In her tips for lawyers representing trans and gender-variant clients facing prison, Halpern recommended lawyers ask the sentencing judge to include in their order that the client not be held in segregation “for their own protection,” and order which prison the client be sent to. To further help ensure clients are placed in a unit that aligns with their gender, Halpern recommended lawyers assist clients in having their ID changed to reflect this. The Elizabeth Fry Society of Mainland Nova Scotia has a clinic to assist incarcerated people in changing the sex designation on their ID and covers the cost.
Trans and gender-variant people may also face heightened gender dysphoria in prison. The policy states that trans and gender-variant people will be provided with underwear and clothing based on self-identified needs. But many trans people also need items such as gaffs, binders, packers and breast inserts to affirm their identity. These items are not provided by Correctional Services, though the policy states that people “may request or require prosthetic devices to express their gender and reduce distress, anxiety and/or depression,” and that, upon completion of a search, will be allowed to retain these items unless there are “safety reasons” that cannot be resolved. Trans women and trans feminine people may also experience increased dysphoria and distress due to sporadic access to razors to manage facial hair growth.
Halpern said the Elizabeth Fry Society has advocated for daily access to razors for trans women, and has provided gaffs, binders, packers and breast inserts with the support of the Youth Project, a local, non-profit organization.

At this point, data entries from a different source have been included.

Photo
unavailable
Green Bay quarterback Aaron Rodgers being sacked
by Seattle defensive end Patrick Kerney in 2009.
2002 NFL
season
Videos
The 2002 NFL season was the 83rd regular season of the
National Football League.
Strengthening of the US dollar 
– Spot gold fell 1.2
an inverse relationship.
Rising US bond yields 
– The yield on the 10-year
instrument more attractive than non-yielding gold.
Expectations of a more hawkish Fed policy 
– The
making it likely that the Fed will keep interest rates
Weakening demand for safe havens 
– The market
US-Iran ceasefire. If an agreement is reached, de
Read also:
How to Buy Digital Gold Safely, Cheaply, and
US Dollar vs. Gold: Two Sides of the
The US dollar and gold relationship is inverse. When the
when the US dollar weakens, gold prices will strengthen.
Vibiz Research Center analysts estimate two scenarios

Halpern said that for non-binary clients (people who do not identify as either men or women), the prison system is especially difficult to navigate, as it adheres firmly to the gender binary. McCarthy explained that, given the choice of two binary options, some non-binary people (as well as some trans men) have asked to be placed in a women’s unit for safety reasons. Scoville noted that the computer program into which information about incarcerated people is entered has only “male” and “female” options. He said he has been considering how to create processes that are inclusive of non-binary people within a binary system.
Though Halpern said the provincial policy is a step toward improving the treatment of trans and gender-variant people in Nova Scotian provincial prisons, she called for greater change.

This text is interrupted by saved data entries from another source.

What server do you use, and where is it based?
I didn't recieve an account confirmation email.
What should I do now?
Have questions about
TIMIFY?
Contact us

“Prison is not the place for most people,” she explained. “But it has become a catch-all for our social problems.”
Particularly for someone like Taylor, whose conviction arose in the context of homelessness and addictions, Halpern said what is needed is not a more trans-friendly prison, but safe housing, social programming and counselling for addictions and trauma.
Jaime Burnet is an associate lawyer with Pink Larkin in Halifax, primarily practising union-side labour law and human rights law. She organized the Trans People and Prisons panel as the chair of the Sexual Orientation and Gender Identity Community (SOGIC) section of the Canadian Bar Association — Nova Scotia. She does pro bono legal work for Women’s Wellness Within, a non-profit organization that provides support to criminalized women and trans people who are pregnant or parenting young children in Nova Scotia.